Virgil Abloh, Acclaimed Menswear Designer, Dead at 41

He left a huge impact on the fashion world

Virgil Abloh
Virgil Abloh wears a white shirt, a black tie with 'A Formality' slogan, a black blazer jacket with multicolored buttons embroidered, black flared suit pants, a red ring, a gold watch, butterfly sunglasses, outside Louis Vuitton Parfum hosts dinner at Fondation Louis Vuitton.
Edward Berthelot/Getty Images

On Sunday afternoon, a shocking announcement reverberated through the world of fashion — and, more broadly, of popular culture as a whole. LVMH chairman Berard Arnault announced the death of Virgil Abloh at the age of 41. He had, the announcement read, been fighting cancer in private for the last few years. A post on his Instagram account revealed more details, including the rare form of cancer — cardiac angiosarcoma — with which he was diagnosed.

The news of Abloh’s death came just months after LVMH acquired 60 percent of his streetwear brand Off-White. Abloh was also the artistic director of Louis Vuitton men’s wear — though that description does not encapsulate the range of his interests or the reach of his influence. He did things like collaborating with artist Jenny Holzer — not exactly a regular occurrence in the world of fashion.

He was also a groundbreaking figure within his industry. As Vanessa Friedman wrote for the New York Times when the LVMH/Off-White deal went through, the maneuver resulted in Abloh becoming “the most powerful Black executive at the most powerful luxury goods group in the world.”
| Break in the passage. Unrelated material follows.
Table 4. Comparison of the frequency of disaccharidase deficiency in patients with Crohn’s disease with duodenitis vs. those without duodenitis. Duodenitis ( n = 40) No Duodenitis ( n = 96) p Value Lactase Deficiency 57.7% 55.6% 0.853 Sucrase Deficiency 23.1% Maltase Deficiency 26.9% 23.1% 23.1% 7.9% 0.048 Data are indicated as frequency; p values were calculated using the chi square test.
Following the announcement of Abloh’s death, a host of high-profile figures from the worlds of fashion, art and film took to social media to pay tribute to the late designer. Many of them spoke of his approachability and willingness to discuss all facets of art and culture. “He was always ready for a text message conversation about chair design or Architecture,” wrote artist Daniel Arsham on Instagram.

In a 2017 interview, Abloh spoke of a work routine that involved constant motion. “I literally have no desk in the world,” he said. “I work on the street, phone in hand.” That restlessness resulted in a transformative body of work — and a bold reimagining of what his chosen discipline could do.